Mental Health Week: Mental Illness Treatment Programs in Canada and Community Gardens

Community Garden Programs Help Those with Mental Illness Thrive

Did you know there is a branch of therapy called ecotherapy? Ecotherapy is any kind of therapy that integrates activity in nature. Horticulture therapy is a growing part of ecotherapy as “the essential components of a community garden program (growing plants, spending time with others in a safe and supportive environment, being active outdoors and bringing home healthy produce harvested from the garden) can contribute to positive mental health outcomes”. Ecotherapy is a technique used in combination with other therapies to help people with disorders like PTSD and anxiety.

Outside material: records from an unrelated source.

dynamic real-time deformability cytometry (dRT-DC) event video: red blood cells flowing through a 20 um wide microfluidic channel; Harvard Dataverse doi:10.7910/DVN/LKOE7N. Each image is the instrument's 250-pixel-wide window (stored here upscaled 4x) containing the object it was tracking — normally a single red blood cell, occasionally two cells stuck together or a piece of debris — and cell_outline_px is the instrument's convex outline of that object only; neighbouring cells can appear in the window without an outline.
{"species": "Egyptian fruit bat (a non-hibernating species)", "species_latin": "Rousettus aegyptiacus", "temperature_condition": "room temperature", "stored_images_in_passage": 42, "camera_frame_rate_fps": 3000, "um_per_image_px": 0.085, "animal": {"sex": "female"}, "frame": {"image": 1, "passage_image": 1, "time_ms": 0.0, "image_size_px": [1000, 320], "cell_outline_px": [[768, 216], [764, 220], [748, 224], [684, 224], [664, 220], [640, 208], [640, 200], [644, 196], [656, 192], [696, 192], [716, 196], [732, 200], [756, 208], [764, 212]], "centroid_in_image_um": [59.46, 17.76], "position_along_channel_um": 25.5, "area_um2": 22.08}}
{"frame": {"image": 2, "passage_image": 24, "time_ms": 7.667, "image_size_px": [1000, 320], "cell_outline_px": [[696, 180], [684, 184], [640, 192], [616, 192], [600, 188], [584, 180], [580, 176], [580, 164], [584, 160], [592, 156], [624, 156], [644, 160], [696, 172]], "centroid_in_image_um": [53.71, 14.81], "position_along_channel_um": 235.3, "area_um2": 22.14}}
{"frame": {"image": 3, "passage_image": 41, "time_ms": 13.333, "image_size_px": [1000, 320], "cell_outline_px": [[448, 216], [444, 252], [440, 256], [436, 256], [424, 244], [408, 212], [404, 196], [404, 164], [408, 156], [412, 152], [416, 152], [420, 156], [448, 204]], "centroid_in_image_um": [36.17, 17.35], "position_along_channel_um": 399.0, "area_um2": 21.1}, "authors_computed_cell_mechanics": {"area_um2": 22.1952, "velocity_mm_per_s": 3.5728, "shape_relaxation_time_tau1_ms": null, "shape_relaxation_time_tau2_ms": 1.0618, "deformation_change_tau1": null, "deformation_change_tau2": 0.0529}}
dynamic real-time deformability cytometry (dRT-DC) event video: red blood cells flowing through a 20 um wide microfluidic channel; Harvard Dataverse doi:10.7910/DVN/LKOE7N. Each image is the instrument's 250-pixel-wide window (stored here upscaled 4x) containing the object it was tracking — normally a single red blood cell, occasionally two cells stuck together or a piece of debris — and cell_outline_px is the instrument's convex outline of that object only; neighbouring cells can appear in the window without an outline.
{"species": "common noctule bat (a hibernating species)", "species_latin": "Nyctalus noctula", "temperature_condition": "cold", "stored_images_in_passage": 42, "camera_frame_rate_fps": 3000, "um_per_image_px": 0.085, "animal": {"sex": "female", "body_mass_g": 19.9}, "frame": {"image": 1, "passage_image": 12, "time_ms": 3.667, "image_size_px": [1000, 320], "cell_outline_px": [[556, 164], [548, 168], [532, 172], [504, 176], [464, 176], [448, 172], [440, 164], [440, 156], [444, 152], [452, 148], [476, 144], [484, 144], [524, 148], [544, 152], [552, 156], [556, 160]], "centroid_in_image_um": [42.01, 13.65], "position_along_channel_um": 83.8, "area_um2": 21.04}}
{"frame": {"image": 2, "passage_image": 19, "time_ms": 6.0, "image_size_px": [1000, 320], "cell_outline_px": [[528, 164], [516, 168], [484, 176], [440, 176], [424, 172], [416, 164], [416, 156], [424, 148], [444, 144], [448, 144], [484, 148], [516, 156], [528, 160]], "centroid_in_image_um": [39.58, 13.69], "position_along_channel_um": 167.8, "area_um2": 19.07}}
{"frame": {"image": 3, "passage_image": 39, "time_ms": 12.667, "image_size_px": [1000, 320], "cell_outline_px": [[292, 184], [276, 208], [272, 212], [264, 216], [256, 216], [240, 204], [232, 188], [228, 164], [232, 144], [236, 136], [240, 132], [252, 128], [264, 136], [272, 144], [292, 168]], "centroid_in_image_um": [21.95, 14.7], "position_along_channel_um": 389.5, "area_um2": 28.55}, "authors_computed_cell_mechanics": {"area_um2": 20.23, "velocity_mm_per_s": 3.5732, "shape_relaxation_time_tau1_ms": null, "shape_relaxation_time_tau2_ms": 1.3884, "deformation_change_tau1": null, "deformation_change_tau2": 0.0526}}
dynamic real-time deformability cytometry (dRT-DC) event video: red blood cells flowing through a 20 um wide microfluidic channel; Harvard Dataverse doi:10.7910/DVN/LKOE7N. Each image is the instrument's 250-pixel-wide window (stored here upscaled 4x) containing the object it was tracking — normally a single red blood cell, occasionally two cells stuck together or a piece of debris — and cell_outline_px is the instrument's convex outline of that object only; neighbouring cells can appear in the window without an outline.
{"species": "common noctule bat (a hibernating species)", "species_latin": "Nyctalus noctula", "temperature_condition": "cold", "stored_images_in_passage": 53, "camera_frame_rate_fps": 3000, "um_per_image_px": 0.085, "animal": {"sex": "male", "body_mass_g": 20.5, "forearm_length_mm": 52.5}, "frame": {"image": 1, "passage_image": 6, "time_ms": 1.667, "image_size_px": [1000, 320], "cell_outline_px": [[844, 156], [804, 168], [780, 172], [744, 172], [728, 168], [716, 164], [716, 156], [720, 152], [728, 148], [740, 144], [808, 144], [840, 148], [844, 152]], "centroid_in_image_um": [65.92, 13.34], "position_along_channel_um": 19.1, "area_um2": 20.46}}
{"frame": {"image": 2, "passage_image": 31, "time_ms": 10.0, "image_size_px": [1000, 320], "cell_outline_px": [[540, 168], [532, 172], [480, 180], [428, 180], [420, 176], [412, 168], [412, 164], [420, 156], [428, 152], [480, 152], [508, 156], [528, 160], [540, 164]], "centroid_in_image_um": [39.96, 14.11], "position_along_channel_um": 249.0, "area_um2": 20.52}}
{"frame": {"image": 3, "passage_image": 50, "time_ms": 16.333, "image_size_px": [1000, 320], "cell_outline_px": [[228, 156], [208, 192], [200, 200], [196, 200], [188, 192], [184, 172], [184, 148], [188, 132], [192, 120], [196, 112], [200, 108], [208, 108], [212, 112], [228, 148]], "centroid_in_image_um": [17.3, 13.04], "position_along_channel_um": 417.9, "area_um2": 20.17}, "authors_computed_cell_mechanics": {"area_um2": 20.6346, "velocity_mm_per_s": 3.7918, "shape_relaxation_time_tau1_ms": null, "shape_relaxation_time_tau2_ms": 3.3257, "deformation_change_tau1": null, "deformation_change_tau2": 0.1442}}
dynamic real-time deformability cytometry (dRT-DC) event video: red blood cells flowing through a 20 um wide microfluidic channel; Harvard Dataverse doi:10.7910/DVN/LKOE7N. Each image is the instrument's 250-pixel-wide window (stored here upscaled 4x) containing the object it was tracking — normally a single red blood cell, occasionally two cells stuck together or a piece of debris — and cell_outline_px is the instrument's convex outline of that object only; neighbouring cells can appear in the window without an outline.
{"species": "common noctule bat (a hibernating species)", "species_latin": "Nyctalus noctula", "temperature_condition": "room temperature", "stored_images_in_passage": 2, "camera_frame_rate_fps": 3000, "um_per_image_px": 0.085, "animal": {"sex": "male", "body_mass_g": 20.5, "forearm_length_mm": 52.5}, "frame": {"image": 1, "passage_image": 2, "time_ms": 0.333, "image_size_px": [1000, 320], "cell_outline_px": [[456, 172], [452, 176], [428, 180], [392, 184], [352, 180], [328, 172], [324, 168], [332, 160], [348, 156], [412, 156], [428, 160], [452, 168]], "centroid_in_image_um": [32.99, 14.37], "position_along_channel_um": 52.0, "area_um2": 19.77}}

Mental Heallth Treatment programs in Vancouver and Toronto - Community GardensMental Health Benefits of Dirt

Mycobacterium vaccae is a naturally occurring bacteria in soil that has similar properties to antidepressants. It has been found to boost the production of serotonin, one of the chemicals in the brain that makes us happy. Gardeners inhale this bacteria or have topical contact and the positive effects can be felt for up to 3 weeks. In one study, lung cancer patients were injected with this bacteria and they reported less nausea and pain, and overall increased wellbeing. In a follow up study, scientists injected the same bacteria into mice and saw that it stimulated the same nerves that activate serotonin production as Prozac.


Social Connections

The mental health benefits abound from partaking in community gardening. We’re fortunate in Canada in that even the most urban of locations, think Toronto or Vancouver, often have community garden program. The community and garden components each bring different benefits that work amazingly well together. The community aspect means participants are working with other people and building social networks, while the gardening itself helps with reducing stress, increased self-worth, as well as improvements in physical health. The Stop is a community food centre in Toronto that runs community garden programs for local residents. These programs are often targeted at newcomers to the area and seniors, as these are two demographics that are susceptible to social isolation. In a 2012 survey of participants 80% said they made a new friend in the program and 90% felt they belonged to a community at The Stop.

Community gardens are springing up all over Canada, from Sackville, New Brunswick to Lutselk’e, NWT. Now is the time to do a Google search and find out if there is one in your city, you might be surprised!